How It Works in Practice

A secure gateway deployment needs to behave like a policy enforcement point, not just an API translator. That means the gateway should validate identity, inspect request context, log decisions, and enforce allowlists or denial rules before traffic reaches the model or downstream tools. For AI workloads, this is especially important because the same application may call multiple models, chain tools, and invoke external APIs in ways that are hard to predict in advance.

In practice, teams should separate four layers:

  • Authentication of the caller, whether user, service, or agent workload identity.
  • Authorisation based on request context, not only static roles.
  • Secrets management for model keys, backend tokens, and tool credentials.
  • Telemetry that records prompts, policy decisions, and sensitive action attempts.

That design aligns with current patterns discussed in the CSA MAESTRO agentic AI threat modeling framework and the OWASP NHI Top 10, both of which emphasise that agentic and AI-adjacent systems need runtime controls around identity, authorization, and tool use. An open-source gateway can support this pattern, but it rarely provides it out of the box. Teams still need to wire policy engines, rotate secrets, and ensure the gateway does not become a single point of credential sprawl. The LLMjacking threat analysis is a reminder that exposed credentials are actively exploited, often within minutes once discovered. These controls tend to break down in multi-tenant environments where each tenant expects custom policies but the gateway is configured with shared backend credentials and inconsistent audit paths.

Common Variations and Edge Cases

Tighter gateway control often increases integration overhead, requiring organisations to balance fast model access against governance friction. That tradeoff becomes visible when teams run local models, hybrid clouds, or multiple open-source gateways across product lines. Best practice is evolving, but there is no universal standard for how much policy should live in the gateway versus adjacent identity, logging, and secrets systems.

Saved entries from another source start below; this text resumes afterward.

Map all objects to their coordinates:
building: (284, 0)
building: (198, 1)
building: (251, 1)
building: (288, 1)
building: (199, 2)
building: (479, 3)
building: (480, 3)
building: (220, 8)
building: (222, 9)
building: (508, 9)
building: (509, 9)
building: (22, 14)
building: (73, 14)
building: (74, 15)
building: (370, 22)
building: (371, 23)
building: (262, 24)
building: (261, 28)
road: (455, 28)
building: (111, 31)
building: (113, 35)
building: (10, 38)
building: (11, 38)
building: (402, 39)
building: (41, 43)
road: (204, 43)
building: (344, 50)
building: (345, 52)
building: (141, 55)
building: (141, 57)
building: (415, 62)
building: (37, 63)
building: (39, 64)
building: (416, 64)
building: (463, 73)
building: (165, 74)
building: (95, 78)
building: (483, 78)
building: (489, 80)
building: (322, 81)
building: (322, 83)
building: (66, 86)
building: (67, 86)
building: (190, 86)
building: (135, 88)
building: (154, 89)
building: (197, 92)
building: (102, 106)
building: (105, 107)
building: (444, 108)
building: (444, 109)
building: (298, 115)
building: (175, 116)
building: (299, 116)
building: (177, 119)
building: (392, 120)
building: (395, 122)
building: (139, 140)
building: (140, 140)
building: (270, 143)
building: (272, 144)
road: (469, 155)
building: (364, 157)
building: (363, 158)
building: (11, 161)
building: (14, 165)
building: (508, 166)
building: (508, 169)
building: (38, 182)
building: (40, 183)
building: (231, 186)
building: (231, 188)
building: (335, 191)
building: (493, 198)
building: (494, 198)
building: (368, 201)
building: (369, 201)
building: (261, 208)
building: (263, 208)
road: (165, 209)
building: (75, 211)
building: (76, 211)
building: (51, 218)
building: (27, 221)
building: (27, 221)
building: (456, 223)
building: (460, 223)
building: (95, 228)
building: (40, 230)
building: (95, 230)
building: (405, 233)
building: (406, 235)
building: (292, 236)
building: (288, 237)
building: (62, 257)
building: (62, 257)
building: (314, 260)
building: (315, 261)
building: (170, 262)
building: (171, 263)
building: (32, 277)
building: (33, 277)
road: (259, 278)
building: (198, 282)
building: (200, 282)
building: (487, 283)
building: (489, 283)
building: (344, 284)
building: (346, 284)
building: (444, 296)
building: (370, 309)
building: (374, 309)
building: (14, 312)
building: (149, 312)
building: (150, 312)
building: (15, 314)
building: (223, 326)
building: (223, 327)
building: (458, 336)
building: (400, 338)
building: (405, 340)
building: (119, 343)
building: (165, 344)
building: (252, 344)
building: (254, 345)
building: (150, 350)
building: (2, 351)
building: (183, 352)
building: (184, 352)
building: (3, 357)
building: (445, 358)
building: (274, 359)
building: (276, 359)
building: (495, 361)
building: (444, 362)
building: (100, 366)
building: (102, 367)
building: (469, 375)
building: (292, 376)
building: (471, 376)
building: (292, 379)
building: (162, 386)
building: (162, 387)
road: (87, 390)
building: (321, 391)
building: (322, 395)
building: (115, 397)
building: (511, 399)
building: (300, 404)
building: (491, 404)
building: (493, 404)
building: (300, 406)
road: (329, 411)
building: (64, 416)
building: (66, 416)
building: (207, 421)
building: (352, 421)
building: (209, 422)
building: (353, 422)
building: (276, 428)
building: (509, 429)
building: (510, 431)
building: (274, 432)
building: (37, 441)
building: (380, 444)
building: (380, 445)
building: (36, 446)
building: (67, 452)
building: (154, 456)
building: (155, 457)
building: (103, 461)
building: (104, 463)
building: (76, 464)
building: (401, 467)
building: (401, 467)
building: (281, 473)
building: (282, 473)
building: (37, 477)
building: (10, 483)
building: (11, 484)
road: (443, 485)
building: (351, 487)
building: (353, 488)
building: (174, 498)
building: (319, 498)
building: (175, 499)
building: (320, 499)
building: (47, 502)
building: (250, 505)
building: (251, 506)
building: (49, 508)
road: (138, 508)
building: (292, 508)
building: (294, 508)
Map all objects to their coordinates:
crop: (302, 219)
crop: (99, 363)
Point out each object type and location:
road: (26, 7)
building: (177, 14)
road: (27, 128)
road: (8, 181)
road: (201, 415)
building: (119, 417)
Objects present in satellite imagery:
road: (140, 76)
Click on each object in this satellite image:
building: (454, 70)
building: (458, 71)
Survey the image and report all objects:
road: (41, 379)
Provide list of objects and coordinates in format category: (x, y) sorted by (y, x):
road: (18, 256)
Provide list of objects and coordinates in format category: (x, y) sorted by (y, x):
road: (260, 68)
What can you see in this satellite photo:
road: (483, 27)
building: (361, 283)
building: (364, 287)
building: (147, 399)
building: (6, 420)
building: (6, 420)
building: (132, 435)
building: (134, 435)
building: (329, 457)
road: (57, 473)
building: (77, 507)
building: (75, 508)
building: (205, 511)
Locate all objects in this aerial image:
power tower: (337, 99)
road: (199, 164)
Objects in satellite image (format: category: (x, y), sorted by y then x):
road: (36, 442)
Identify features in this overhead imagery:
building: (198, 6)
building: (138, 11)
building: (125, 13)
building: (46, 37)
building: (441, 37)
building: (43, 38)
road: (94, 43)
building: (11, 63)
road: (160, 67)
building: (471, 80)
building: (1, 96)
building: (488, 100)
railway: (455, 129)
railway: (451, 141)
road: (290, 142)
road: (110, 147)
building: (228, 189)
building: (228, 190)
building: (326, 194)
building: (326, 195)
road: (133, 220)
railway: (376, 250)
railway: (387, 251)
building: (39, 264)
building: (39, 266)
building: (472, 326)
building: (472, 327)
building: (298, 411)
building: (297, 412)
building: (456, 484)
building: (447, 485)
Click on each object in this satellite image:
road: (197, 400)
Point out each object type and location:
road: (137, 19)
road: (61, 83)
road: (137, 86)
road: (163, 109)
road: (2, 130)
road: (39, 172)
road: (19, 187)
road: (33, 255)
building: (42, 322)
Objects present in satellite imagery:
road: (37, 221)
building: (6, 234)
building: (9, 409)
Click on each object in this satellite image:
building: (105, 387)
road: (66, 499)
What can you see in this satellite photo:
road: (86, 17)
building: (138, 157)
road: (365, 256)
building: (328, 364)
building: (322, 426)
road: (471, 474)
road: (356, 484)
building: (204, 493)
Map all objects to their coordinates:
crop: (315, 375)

Some teams use the gateway only for routing and rate limiting, while others expect it to enforce content policy, prompt filtering, tenant isolation, and outbound tool restrictions. The latter can work, but only when the gateway is paired with workload identity, just-in-time credentials, and a real-time policy engine. For agentic or tool-using systems, static allowlists are often too blunt because the request path changes as the agent reasons and acts. That is why guidance from the NIST AI Risk Management Framework and the Ultimate Guide to NHIs points toward short-lived credentials and auditable workload identity rather than long-lived shared keys.

The main edge case is legacy software that cannot pass identity context cleanly through the gateway, or environments where the gateway sits outside the trust boundary and cannot make authoritative decisions. In those settings, the gateway is useful, but it is not the control plane. Teams that treat it as one usually inherit abstraction without enforcement.

Standards & Framework Alignment

This section maps relevant standards and security frameworks to the operational risks and controls described in this guidance.

OWASP Agentic AI Top 10 and CSA MAESTRO address the attack and risk surface, while NIST AI RMF set the governance and control requirements practitioners need to meet.

Framework Control / Reference Relevance
OWASP Agentic AI Top 10 A1 Open-source gateways fail when auth and policy are assumed, not enforced.
CSA MAESTRO T1 MAESTRO addresses agentic threat paths across identity, tools, and policy.
NIST AI RMF AIRMF covers governance, accountability, and runtime risk controls for AI systems.

Assign ownership, monitor decisions, and validate that gateway controls are operating as intended.